§ **Exercise description**
Locate each line in the data below that contains the string "kern", treating uppercase and lowercase as distinct, and copy those lines.

(Collection entries)
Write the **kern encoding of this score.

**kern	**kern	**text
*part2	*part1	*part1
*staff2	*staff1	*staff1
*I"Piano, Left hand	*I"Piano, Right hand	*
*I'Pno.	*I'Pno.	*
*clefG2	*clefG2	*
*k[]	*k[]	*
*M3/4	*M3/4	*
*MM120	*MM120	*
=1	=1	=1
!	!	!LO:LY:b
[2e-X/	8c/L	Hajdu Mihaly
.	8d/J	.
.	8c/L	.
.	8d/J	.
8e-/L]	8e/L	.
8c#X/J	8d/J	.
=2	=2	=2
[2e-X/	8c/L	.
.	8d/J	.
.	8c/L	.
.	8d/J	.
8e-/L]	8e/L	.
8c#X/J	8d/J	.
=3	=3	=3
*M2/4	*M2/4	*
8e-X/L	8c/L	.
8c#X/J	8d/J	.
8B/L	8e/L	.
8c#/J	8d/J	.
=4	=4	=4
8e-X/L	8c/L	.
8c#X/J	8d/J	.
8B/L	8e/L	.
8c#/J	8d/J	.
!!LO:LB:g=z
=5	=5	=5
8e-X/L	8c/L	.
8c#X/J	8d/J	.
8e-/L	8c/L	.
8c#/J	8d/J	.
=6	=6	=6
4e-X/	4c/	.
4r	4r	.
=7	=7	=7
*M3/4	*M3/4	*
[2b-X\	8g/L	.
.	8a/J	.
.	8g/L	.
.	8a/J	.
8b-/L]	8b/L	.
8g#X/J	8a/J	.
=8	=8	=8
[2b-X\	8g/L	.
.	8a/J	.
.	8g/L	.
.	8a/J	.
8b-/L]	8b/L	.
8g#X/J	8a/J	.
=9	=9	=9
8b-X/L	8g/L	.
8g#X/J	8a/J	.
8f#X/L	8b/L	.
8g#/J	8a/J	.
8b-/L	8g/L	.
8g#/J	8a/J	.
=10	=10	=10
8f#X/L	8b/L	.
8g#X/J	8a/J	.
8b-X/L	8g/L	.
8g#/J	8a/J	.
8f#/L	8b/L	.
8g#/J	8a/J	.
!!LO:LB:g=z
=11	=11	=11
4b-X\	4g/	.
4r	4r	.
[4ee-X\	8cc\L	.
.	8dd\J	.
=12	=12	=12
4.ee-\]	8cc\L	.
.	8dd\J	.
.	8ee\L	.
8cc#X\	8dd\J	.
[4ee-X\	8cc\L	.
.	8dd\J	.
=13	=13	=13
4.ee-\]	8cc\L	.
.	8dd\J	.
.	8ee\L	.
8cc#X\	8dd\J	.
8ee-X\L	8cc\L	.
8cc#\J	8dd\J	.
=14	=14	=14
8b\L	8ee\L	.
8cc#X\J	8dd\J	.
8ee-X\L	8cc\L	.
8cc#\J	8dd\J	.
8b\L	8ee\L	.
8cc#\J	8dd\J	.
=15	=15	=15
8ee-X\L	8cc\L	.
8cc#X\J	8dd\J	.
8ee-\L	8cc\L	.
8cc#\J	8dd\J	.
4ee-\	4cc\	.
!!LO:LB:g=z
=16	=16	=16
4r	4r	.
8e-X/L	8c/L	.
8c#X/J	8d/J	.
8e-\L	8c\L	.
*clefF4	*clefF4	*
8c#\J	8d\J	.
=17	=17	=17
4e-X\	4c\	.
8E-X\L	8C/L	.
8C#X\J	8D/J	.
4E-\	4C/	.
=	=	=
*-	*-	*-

§ **Result below**
Write the **kern encoding of this score.
**kern	**kern	**text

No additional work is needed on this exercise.